I don't really follow you on the going concern projections so far,
Yeah, "going concern" is a simple concept that is somehow hard for mere mortals to understand.
I explained it as best as I could in my Tweet storm to him this morning. Here's another way to look at it:
1) company needs $4M per month to operate; which means $12M per quarter
2) at the end of Q1 of that year, they had $16M cash on hand, and they are making $4M per month. They are "going concern" because the income is self-sustaining as long as it remains constant and/or exceeds current levels of income
3) something happened and in Q3 they had $8M cash on hand, and they are making $1M per month. They are now no longer a "going concern" because with that cash on hand, coupled with the reduced income, they will be insolvent (expenses exceed income) by end of Q4
4) they go out and get a loan, investor money etc and they are once again a going concern for a period of time. btw this is the very basis of a Chapter 11 bankruptcy filing during which companies use that period to not pay any bills, until they can restructure via cost cutting measures, new cash, debt financing etc.
In the case of CIG, in Q4/15 (Oct to be exact) they were rumored to have cash on hand for 90 days (end of Jan 2016), and at their growth rate would no longer be a going concern by end of Q1/2016.
In order to prevent that, they started doing all kinds of shady sales shenanigans to raise enough cash to sustain their monthly burn rate.
That's all there is to it.
In the case of F42 group, if anything happens to the CIG/RSI parent, they will go under
immediately because they are in debt, and have NO independent source of income other than what they get from the US parent. As per their 2017 filing, by the end of Q1/2017, they had enough cash on hand for barely 1 week of operating costs. Which, by all accounts, means they were insolvent. Of course they are still around a year later because the parent is still financing their operations.

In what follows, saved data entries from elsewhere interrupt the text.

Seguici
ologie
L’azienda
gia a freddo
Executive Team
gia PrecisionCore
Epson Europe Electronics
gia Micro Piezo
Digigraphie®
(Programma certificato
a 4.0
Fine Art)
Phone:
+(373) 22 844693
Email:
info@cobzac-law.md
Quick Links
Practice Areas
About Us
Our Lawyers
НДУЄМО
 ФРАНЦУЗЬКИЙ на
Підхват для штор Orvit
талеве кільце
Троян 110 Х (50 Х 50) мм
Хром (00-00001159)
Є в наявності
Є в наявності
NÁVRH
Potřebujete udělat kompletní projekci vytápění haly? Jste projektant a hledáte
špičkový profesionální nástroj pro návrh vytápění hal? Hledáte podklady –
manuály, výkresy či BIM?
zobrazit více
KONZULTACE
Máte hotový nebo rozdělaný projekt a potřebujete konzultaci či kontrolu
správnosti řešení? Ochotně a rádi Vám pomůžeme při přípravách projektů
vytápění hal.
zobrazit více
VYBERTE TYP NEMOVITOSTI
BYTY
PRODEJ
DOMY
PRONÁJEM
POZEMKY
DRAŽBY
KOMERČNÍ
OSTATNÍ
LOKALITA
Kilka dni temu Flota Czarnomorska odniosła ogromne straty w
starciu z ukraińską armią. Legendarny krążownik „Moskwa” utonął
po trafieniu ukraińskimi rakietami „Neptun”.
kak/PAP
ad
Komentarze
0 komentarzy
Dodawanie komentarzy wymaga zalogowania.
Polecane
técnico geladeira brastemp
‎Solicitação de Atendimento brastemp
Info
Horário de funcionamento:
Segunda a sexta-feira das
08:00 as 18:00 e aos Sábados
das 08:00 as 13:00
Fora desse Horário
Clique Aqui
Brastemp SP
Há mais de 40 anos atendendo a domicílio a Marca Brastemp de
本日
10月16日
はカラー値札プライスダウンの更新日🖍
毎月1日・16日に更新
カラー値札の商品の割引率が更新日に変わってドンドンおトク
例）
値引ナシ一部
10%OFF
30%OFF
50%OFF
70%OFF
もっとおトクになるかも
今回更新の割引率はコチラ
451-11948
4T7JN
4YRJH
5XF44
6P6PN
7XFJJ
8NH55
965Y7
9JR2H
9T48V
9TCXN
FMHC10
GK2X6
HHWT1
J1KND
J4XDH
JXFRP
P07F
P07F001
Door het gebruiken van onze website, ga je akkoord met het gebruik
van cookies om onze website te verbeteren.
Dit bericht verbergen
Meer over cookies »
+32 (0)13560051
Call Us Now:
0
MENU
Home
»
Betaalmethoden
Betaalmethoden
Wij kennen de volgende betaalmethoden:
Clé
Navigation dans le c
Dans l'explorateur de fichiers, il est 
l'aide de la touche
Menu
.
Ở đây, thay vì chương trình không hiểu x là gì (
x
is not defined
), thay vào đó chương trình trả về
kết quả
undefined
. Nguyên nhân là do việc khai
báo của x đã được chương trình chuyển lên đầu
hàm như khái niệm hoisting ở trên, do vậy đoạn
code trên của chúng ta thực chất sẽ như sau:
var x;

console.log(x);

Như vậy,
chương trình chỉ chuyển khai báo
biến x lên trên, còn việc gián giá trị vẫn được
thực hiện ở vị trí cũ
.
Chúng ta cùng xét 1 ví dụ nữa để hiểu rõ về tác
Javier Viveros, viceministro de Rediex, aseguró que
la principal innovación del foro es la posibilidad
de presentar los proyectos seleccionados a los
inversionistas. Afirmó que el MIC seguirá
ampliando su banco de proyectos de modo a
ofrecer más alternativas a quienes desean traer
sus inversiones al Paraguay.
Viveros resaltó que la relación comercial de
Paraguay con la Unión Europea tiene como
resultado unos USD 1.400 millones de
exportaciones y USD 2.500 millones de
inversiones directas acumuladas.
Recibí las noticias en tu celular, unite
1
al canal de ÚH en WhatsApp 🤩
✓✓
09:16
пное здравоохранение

but i follow you on their inability to deliver what they promised. And that the changes of TOS and overal sales behaviour implicate problems. An analysis i'd be really interested in, is how many project leads they lost over time, while them not having finished their job. As those key positions indicate how likely they'll finish with the project. But i guess those an analysis would be hard to do.
Nobody knows or cares to track that sort of thing. It's not relevant in the general scheme of things because having the same people on the project doesn't mean it's going to fare any better. They've proven that much already via their inability to finish a SINGLE game after 7 yrs and $191M.
People come and go all the time. The issue is that replacing lost experienced people, with new inexperienced ones, tends to be the quicker path to failure. Especially in the software industry.